DATA SUPPLIED –
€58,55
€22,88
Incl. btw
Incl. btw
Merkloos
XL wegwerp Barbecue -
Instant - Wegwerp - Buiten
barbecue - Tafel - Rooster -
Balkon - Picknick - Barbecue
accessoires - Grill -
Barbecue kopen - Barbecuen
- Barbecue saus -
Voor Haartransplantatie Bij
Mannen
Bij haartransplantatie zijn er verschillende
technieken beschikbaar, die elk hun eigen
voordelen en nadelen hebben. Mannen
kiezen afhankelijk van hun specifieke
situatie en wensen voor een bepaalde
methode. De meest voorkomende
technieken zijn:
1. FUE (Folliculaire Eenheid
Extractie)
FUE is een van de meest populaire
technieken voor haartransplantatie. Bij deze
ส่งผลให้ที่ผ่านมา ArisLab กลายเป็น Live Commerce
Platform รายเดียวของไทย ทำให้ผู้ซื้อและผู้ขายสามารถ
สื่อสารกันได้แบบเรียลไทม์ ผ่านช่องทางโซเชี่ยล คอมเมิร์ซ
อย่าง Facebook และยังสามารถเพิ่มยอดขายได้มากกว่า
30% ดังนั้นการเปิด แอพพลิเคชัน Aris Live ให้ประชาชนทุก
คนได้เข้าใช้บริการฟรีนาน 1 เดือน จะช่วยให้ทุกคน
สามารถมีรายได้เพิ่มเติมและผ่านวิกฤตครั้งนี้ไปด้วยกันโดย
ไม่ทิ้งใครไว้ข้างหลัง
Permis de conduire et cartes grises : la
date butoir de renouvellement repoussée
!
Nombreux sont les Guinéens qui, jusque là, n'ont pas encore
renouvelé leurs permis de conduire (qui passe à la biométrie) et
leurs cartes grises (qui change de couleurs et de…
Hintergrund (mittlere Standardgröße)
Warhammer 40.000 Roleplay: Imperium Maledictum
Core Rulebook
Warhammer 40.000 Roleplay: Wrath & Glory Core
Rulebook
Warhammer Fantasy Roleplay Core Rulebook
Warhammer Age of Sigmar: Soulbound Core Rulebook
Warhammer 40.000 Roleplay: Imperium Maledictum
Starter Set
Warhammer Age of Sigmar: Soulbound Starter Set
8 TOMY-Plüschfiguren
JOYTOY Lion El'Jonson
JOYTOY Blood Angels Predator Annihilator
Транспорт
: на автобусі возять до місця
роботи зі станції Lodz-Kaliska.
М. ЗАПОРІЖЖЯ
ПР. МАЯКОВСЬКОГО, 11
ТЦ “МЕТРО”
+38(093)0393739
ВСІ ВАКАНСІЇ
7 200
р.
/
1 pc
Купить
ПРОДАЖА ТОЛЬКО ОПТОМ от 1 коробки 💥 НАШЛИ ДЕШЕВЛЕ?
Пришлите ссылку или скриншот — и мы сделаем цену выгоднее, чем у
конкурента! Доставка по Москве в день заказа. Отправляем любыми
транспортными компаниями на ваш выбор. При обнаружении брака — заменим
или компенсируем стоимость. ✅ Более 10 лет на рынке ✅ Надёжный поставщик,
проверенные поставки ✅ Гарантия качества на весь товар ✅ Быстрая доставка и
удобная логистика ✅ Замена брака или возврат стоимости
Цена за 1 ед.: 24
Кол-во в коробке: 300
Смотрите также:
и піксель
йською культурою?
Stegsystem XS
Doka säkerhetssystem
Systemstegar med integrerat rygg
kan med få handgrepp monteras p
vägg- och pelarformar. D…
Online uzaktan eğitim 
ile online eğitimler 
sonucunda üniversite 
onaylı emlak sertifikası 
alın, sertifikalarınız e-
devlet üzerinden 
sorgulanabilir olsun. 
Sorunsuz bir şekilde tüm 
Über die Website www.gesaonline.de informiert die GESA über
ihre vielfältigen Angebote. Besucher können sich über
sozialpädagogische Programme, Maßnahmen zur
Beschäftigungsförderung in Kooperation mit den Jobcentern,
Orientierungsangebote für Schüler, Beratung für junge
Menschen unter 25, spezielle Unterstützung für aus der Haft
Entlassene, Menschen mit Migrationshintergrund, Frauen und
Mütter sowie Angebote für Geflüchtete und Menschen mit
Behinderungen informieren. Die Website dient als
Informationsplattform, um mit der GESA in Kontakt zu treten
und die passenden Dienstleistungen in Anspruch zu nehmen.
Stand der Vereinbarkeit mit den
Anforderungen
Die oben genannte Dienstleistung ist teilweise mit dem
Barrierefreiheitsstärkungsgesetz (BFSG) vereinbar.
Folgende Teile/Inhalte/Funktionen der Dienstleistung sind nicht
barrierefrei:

WHAT THE EXERCISE ASKS –
Print the lines of the entries, exactly, from the one containing "kan med få handgrepp monteras p" down to the final line, and leave out all the others.

RESPONSE –
kan med få handgrepp monteras p
vägg- och pelarformar. D…
Online uzaktan eğitim 
ile online eğitimler 
sonucunda üniversite 
onaylı emlak sertifikası 
alın, sertifikalarınız e-
devlet üzerinden 
sorgulanabilir olsun. 
Sorunsuz bir şekilde tüm 
Über die Website www.gesaonline.de informiert die GESA über
ihre vielfältigen Angebote. Besucher können sich über
sozialpädagogische Programme, Maßnahmen zur
Beschäftigungsförderung in Kooperation mit den Jobcentern,
Orientierungsangebote für Schüler, Beratung für junge
Menschen unter 25, spezielle Unterstützung für aus der Haft
Entlassene, Menschen mit Migrationshintergrund, Frauen und
Mütter sowie Angebote für Geflüchtete und Menschen mit
Behinderungen informieren. Die Website dient als
Informationsplattform, um mit der GESA in Kontakt zu treten
und die passenden Dienstleistungen in Anspruch zu nehmen.
Stand der Vereinbarkeit mit den
Anforderungen
Die oben genannte Dienstleistung ist teilweise mit dem
Barrierefreiheitsstärkungsgesetz (BFSG) vereinbar.
Folgende Teile/Inhalte/Funktionen der Dienstleistung sind nicht
barrierefrei:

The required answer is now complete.